• Brano dell'esercizio
+-------+

Anna Maria Bernini: da Pavarotti a Fini e Berlusconi ascoltati da vicino (ma in politica prevalgono i tenori o il coro?)

Anna Maria Bernini Bovicelli, avvocato e deputato, è nata a Bologna e ha quarantatré anni. S’è occupata di casi importanti (come quello di Pavarotti, assistendo Nicoletta, la seconda moglie) prima di approdare in Parlamento. E’ portavoce, insieme con Daniele Capezzone, del Popolo della libertà. Fa parte della commissione Affari costituzionali alla Camera.  

 

E’ stato più facile sanare la controversia fra Nicoletta e Adua Pavarotti o i dissapori correnti tra Berlusconi e Fini?

“Berlusconi e Fini hanno ruoli diversi secondo la ripartizione dei poteri: uno governa, l’altro presiede la Camera dei deputati. Non c’è conflitto, ma utilità per la democrazia dal loro posizionamento. L’altra vicenda è stata semplice: far comporre ogni dissidio come avrebbe voluto il Maestro. “Non devono litigare”, fu la sua volontà. E devo dire che la posizione molto dignitosa di Adua, delle sue figlie e di Nicoletta ha reso possibile il chiarimento”.

Ma chi canta meglio tra Berlusconi e Fini?

“Fini non l’ho mai sentito cantare”.

Dicono che sia stonato…

“Impossibile. In futuro canterà. Vedrà”.

+-------+

(Compiti a risposta breve sui grafici)
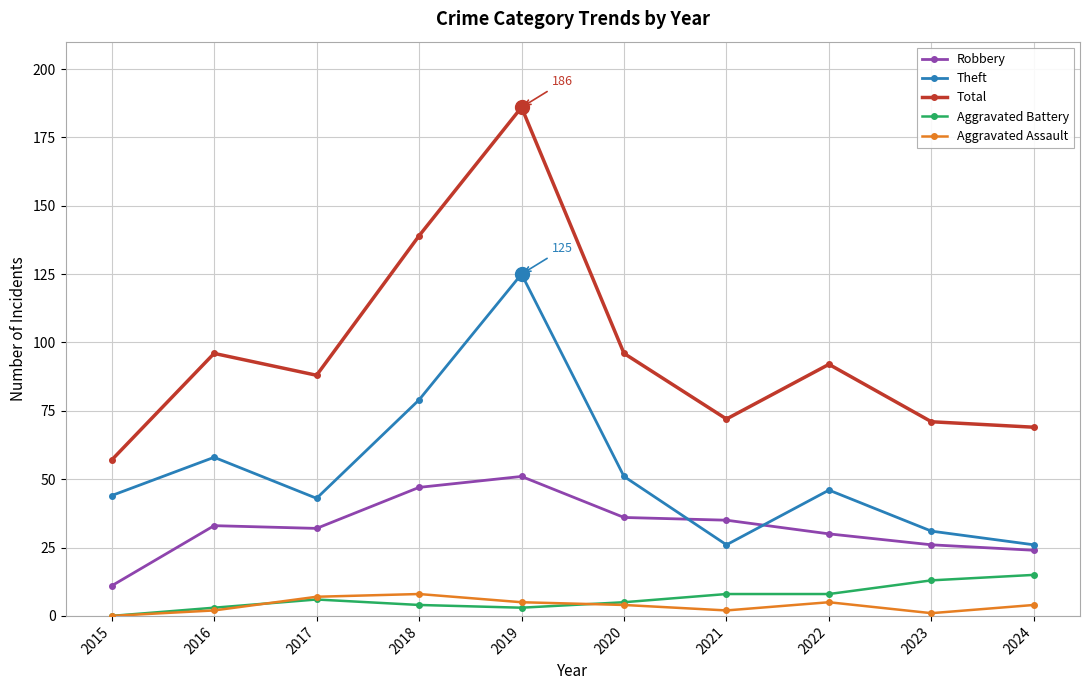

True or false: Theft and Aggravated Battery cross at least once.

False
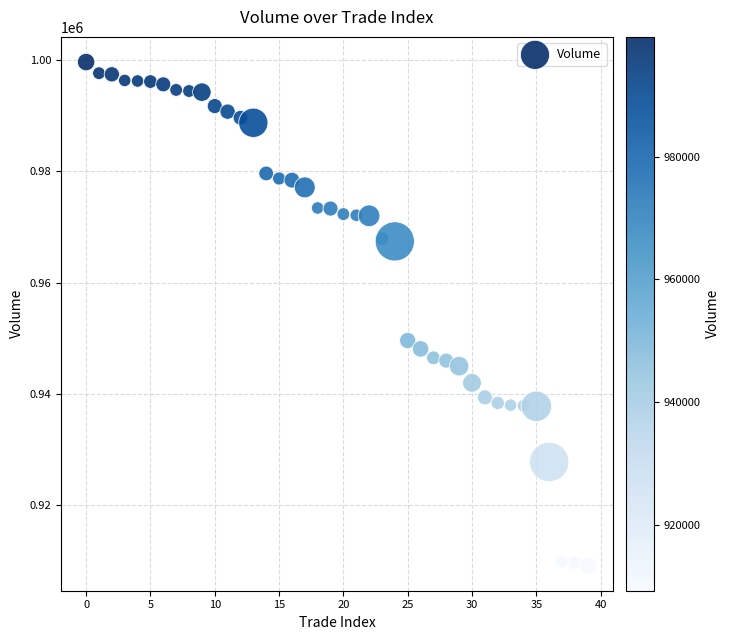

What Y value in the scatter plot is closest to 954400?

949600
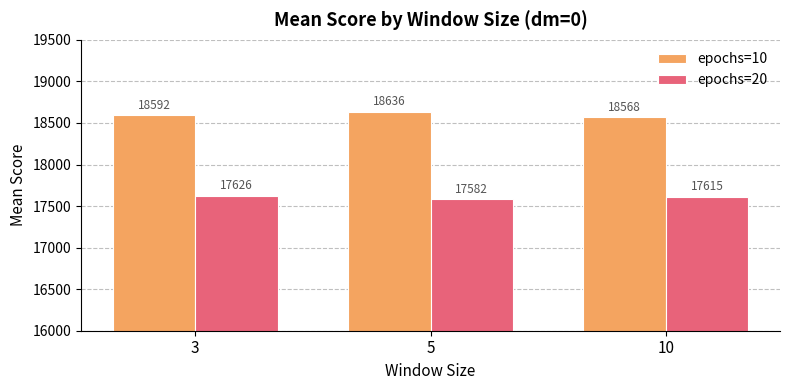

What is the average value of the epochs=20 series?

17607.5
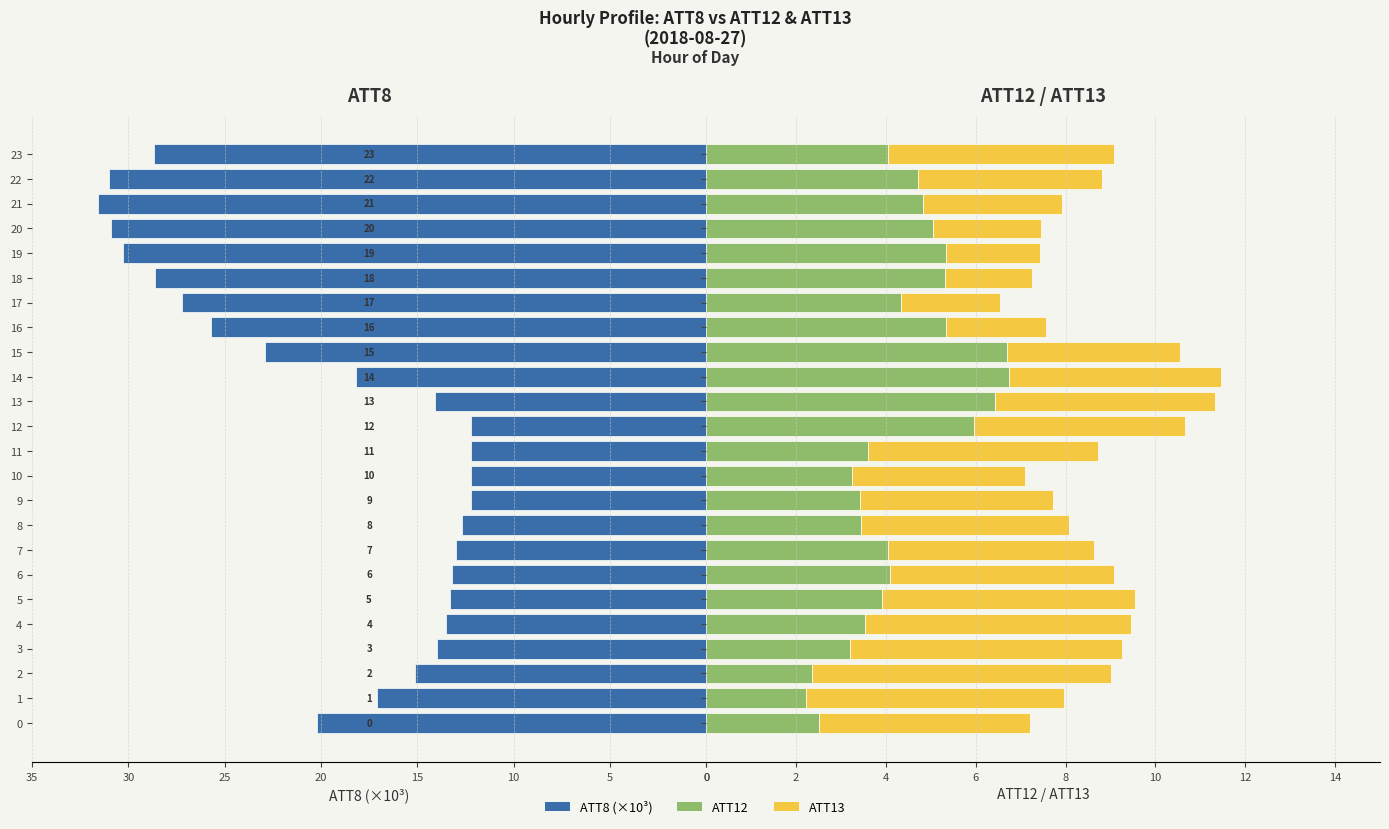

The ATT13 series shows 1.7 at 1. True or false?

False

+-------+

• Consegne
- 1) Secondo il brano, di quale commissione della Camera fa parte Anna Maria Bernini?
- 2) Trasforma in un elenco numerato il tratto dei record che va dalla riga contenente "The ATT13 series" fino alla fine dei record, estremi compresi. Lascia fuori le righe vuote e le immagini.
Il brano e i record sono materiali distinti, senza legami tra loro.

• Elenco risposte
- 1) Della commissione Affari costituzionali.

- 2)
1. The ATT13 series shows 1.7 at 1. True or false?
2. False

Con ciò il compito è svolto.